PROMPT 1: Transcribe the post about the Trump Super Bowl commercial from "Miscellaneous Mental Musings" to "link to here.".
PROMPT 2: According to the post about the Trump Super Bowl commercial, how much did Trump's 2020 budget request ask to allocate to the First Step Act's programs?
PROMPT 3:
For each statement, say whether it agrees with the post about the Trump Super Bowl commercial. Answer yes or no and quote the deciding words.
(a) Mitch McConnell at first refused to hold a floor vote on the bill during the lame-duck session.
(b) Alice Marie Johnson's clemency request under the Obama administration program was granted.
(c) The law estimated that the new programs would require $75 million a year for ten years.

EXERCISE PASSAGE:
=== Section Start ===

Creative Control

Miscellaneous Mental Musings of an Emerging Artist

Optical illusions.

open-jail-cell

Here’s what I know about the Trump 2020 commercial aired during the Super Bowl, which I refuse to link to here.

1) It touts as Trump’s singular achievement the First Step Act, criminal justice reform legislation that was one of the few bipartisan bills to pass the House and Senate right before Democrats took control of the House in 2019. Similar legislation had languished in Congress several times prior over a course of years at the behest of Republican lawmakers, including former Trump administration AG Jeff Sessions while he was still the senior senator for Alabama. The new bill also came close to dying in chambers, with Texas Republican senators Ted Cruz and John Cornyn only muting their opposition when certain compromises were introduced into the House bill, and despite attempted “poison pill” amendments from Tom Cotton (R-AK) and John Kennedy (R-LA). Mitch McConnell (R-Kremlin) initially refused to hold a floor vote on the bill during the lame-duck session.

2) Despite the law’s estimate that development of the FSA’s new programs would require $75 million a year for five years, Trump’s 2020 budget request — not binding, but a signal of values — asked for a mere $14 million to be allocated to this allegedly signature achievement.

3) The commercial itself leans heavily on the prize optics of a Black woman, Alice Marie Johnson, tearfully thanking President Trump for having set her free after an unjust prison term of 21 years served of a life sentence, originally handed down for the first-time offense of facilitating messages between illegal drug traders. During the four years that the Obama administration ran a program to receive petitions for clemency, hers was one of over 16,000 received, and her request was denied. This clemency program immediately ended once Trump took office, as he pivoted towards a harder-line stance on crime that aligned with the worldview of AG Sessions.

=== Section End ===

DATA LISTING:

=== Section Start ===

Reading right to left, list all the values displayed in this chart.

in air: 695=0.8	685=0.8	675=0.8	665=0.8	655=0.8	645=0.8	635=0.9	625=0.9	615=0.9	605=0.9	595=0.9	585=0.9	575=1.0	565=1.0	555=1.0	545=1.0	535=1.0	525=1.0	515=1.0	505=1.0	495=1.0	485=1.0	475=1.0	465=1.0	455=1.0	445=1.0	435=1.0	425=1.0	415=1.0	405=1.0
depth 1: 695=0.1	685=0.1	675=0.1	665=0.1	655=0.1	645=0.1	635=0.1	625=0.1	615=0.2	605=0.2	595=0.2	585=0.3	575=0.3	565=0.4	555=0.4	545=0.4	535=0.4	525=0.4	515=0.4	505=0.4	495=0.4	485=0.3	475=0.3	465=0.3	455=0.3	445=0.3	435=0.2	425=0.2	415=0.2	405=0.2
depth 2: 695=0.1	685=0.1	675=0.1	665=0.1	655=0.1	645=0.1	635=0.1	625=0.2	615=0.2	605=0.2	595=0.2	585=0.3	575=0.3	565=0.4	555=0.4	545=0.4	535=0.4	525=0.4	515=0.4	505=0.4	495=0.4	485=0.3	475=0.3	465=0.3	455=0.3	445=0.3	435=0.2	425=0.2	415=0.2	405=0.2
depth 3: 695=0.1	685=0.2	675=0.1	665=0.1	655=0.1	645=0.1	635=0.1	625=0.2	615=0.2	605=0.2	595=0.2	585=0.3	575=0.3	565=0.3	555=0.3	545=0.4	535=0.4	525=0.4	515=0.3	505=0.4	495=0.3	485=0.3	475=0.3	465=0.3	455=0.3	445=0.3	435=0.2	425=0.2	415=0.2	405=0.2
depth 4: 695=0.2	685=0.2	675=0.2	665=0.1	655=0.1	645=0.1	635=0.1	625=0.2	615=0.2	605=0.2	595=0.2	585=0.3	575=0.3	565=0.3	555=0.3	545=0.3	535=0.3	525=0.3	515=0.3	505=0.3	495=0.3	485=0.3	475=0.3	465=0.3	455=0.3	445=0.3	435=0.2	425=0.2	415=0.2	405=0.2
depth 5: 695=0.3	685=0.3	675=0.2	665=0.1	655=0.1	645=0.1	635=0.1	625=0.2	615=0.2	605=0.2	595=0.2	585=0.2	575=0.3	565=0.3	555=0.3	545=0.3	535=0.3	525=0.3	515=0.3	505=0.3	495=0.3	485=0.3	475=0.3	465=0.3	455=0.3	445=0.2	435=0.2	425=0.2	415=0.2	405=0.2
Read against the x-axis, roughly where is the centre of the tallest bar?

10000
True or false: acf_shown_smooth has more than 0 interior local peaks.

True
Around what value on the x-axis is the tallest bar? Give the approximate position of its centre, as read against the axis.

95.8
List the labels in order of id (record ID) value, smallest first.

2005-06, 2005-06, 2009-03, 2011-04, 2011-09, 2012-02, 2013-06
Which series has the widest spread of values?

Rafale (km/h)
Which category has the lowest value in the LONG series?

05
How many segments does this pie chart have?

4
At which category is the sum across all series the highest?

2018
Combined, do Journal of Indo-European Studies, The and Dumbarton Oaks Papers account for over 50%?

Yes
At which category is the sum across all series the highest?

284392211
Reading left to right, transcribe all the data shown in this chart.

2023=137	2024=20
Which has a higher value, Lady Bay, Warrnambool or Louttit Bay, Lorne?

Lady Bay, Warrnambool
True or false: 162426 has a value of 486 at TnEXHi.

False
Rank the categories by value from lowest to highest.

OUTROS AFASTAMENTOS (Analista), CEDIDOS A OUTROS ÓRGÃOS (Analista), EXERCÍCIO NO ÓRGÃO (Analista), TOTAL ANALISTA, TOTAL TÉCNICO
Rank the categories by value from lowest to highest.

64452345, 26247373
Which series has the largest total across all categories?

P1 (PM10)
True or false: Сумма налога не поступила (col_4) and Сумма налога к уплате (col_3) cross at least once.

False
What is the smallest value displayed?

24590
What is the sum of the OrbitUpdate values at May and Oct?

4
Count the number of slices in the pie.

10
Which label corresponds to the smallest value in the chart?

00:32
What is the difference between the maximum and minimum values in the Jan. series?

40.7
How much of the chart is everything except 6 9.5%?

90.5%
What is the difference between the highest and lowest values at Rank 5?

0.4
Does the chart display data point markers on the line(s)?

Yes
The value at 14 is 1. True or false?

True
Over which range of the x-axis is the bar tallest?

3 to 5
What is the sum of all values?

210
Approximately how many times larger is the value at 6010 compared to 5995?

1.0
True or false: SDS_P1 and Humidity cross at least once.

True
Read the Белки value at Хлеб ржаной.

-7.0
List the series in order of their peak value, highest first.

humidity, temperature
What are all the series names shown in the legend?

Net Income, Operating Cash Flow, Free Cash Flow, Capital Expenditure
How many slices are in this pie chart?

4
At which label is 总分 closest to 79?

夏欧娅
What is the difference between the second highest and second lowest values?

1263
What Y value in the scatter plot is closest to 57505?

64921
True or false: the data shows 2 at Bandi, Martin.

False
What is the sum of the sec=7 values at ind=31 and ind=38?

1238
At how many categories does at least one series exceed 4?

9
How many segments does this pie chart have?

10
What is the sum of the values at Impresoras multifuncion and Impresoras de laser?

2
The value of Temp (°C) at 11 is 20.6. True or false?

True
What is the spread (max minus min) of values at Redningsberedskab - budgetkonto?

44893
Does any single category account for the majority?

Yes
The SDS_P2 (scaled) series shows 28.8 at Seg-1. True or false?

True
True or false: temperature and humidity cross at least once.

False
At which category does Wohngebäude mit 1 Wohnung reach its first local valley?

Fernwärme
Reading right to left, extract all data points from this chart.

=== Section End ===

EXERCISE ANSWER 1:
Miscellaneous Mental Musings of an Emerging Artist

Optical illusions.

open-jail-cell

Here’s what I know about the Trump 2020 commercial aired during the Super Bowl, which I refuse to link to here.

EXERCISE ANSWER 2: $14 million.

EXERCISE ANSWER 3:
(a) Yes: "initially refused to hold a floor vote on the bill during the lame-duck session"
(b) No: "her request was denied"
(c) No: "$75 million a year for five years"